* _What is needed_: Revise the listing from its first line through the line containing "0.113579, 0.991605, -0.242143]]": swap "annotated" for "labeled" and leave everything else unchanged.
++++++++++++++++++++
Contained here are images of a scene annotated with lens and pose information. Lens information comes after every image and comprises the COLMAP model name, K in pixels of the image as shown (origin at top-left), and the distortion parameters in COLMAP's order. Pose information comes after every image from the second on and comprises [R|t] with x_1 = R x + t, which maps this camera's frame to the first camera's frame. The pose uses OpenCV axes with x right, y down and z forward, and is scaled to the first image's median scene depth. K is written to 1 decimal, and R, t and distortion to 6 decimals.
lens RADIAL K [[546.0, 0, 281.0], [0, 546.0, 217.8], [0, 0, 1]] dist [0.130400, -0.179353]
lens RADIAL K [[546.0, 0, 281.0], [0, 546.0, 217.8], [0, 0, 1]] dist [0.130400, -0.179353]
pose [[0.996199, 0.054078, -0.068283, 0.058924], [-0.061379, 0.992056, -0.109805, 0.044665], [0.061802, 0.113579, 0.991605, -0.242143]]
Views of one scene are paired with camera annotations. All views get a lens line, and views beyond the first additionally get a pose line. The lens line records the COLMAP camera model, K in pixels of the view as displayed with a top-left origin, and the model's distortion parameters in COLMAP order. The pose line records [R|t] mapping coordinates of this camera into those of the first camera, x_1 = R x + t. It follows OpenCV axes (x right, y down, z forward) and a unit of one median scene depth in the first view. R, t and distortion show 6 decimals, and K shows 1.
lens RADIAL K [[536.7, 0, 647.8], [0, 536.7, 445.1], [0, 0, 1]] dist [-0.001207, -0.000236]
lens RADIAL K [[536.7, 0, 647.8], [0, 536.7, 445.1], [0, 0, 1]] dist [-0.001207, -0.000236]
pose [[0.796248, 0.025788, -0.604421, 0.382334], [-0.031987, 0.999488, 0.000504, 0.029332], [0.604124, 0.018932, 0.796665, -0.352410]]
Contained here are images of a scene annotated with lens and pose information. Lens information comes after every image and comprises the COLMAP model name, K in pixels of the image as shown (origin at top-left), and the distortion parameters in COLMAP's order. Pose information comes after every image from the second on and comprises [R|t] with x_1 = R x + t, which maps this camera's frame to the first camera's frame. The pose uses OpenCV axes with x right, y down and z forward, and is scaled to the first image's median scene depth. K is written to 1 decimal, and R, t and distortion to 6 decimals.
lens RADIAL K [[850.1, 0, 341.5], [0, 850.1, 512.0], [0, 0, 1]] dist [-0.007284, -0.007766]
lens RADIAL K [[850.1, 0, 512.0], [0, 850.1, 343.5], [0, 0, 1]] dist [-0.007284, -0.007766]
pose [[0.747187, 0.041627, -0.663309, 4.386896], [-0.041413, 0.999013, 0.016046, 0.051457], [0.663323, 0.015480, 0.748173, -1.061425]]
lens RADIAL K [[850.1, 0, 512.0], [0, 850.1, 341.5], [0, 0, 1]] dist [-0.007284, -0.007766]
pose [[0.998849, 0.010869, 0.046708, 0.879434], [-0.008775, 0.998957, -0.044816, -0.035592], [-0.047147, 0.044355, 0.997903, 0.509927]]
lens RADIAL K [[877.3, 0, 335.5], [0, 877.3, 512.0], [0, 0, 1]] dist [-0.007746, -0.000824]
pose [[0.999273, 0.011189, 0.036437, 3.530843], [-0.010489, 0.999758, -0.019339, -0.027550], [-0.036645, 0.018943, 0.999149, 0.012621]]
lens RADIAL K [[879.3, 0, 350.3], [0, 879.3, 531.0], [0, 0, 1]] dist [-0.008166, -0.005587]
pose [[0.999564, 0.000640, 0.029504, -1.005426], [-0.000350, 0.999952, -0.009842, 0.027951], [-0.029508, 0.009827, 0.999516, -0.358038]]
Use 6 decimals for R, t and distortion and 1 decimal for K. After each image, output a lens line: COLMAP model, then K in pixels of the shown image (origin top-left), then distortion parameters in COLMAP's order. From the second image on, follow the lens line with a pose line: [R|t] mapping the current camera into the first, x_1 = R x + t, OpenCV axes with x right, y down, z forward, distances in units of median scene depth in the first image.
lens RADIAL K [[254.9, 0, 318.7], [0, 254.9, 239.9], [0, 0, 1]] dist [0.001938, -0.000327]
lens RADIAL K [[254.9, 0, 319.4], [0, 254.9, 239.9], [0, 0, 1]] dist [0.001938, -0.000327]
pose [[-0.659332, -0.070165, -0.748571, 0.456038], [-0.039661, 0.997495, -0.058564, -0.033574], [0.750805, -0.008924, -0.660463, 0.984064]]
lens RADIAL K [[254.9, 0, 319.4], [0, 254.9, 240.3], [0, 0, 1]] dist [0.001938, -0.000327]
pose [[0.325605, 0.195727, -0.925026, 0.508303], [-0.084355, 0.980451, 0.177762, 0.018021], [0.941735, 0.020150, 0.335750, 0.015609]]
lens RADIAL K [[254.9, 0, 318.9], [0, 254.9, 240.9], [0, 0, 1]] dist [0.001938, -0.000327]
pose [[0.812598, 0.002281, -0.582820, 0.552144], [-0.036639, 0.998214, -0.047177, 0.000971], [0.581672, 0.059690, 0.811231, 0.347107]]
++++++++++++++++++++
* _Exercise output_:
Contained here are images of a scene labeled with lens and pose information. Lens information comes after every image and comprises the COLMAP model name, K in pixels of the image as shown (origin at top-left), and the distortion parameters in COLMAP's order. Pose information comes after every image from the second on and comprises [R|t] with x_1 = R x + t, which maps this camera's frame to the first camera's frame. The pose uses OpenCV axes with x right, y down and z forward, and is scaled to the first image's median scene depth. K is written to 1 decimal, and R, t and distortion to 6 decimals.
lens RADIAL K [[546.0, 0, 281.0], [0, 546.0, 217.8], [0, 0, 1]] dist [0.130400, -0.179353]
lens RADIAL K [[546.0, 0, 281.0], [0, 546.0, 217.8], [0, 0, 1]] dist [0.130400, -0.179353]
pose [[0.996199, 0.054078, -0.068283, 0.058924], [-0.061379, 0.992056, -0.109805, 0.044665], [0.061802, 0.113579, 0.991605, -0.242143]]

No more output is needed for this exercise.